Another thing I also learned is that the international press organizations will try to protect in whatever way they can ALL journalists because trying to be selective on who to help and who not to help goes against their principles and the principles of press freedom. If they notice some particularly bad journalism coming from a country they would often organize short training programs in such a country or invite journalists from such a country abroad for short courses. In some cases they would provide equipment like printing presses and computers because they know financial difficulties often to lead to bad journalism.

They NEVER, EVER, publicly condemn journalists for bad journalism (they prefer to do it privately if the situation is really bad) because doing so will again negate their principles and the principles of democracy and in a continent like Africa where there are some extremely good journalists facing hell, it’s simply not the correct thing to do (condemning bad journalists) because doing so will encourage the authorities to clamp down on miscreants. It will also discourage some of the good journalists, make them jittery and think of doing something else if they feel insecure. Journalism in some African countries is a life and death issue, a very dangerous profession. African journalists often rely on foreign press organizations and governments for protection.

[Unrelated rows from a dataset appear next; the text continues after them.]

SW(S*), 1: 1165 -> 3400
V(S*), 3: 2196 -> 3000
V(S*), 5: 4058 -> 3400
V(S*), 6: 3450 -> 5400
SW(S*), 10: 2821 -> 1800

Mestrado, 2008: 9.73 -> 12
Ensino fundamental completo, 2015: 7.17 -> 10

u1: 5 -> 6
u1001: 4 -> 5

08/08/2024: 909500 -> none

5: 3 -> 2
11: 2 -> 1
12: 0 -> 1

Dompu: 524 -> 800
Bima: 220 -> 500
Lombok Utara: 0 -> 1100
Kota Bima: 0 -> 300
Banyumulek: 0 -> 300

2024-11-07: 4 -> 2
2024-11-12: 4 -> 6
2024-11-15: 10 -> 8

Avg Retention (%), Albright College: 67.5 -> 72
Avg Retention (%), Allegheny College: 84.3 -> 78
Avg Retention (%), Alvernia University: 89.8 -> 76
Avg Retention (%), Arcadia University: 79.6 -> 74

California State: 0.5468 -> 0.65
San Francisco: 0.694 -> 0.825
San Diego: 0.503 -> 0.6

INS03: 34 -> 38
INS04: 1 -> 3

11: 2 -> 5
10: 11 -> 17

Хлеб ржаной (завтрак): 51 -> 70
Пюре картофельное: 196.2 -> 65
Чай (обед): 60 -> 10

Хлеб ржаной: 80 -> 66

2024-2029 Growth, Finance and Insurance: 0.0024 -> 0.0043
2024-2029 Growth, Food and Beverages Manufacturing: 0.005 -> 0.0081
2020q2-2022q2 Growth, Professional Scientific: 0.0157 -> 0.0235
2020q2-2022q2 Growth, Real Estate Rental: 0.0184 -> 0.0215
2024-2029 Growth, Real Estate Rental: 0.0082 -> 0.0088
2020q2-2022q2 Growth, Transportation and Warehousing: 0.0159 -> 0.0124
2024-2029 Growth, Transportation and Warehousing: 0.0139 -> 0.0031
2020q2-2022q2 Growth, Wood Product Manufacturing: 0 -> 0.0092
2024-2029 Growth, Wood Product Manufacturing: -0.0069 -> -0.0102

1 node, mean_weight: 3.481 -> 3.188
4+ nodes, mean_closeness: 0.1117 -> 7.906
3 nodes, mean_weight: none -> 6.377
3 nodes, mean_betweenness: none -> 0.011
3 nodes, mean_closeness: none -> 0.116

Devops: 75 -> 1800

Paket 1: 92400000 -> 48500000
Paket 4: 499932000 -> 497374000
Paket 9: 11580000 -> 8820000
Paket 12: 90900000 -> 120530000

Good journalists in Africa and elsewhere in the developing world continue to do what they do because they know the international community is there to help and protect them. The same thing can be said of human rights activists and civil society in general.

So what should the government do in a place like Sierra Leone where there are so many unprofessional journalists? Here are some suggestions:

1. Set up a solid and vibrant team of communication experts and researchers, not party loyalists who know little or nothing about journalism and communication, to always be ready to defend the government. All governments in the West have this kind of unit. Think of the current White House Press Secretary and his team many of whom are working behind the scenes. Those are very professional and talented people, working very hard, 24-7, always ready to defend President Obama, like a military squadron. It has always pained me to see President Ernest Koroma and his government so defenceless when you have capable people at home and abroad to do the job. Financial reward aside, this is the kind of thing some people would like to do to save the country from nation-wreckers and demagogues.

2. Never arrest or publicly condemn a journalist for what they write or broadcast. Have an official of the Ministry of Information (or your trouble-shooter unit) or the Minister himself set the record straight, giving government’s side of the story with solid facts. It is advisable for the trouble-shooter unit do the job themselves, because some Ministers might make serious verbal mistakes. Publicly condemning, arresting or jailing journalists will only make the government look bad at home and abroad. Sierra Leone’s economy is still donor-driven and you can’t afford to damage your image. The opposition will also score points and use that against you. When a bad journalist writes or broadcasts lies, come out with the facts quickly. That’s the best way to deal with him. Most journalists are afraid of being exposed as liars.

3. Always keep in touch with the Independent Media Commission and see how you can work with them in the interest of the country. Try to know their problems and see how you can help resolve them. Usually it’s just a matter of trust and confidence. Try to get politically neutral people in the Commission. Never neglect or condemn them (IMC) publicly for their weaknesses or failures because this may be viewed wrongly at home and abroad. Remember, they are the eyes and ears of the international community on matters regarding press freedom.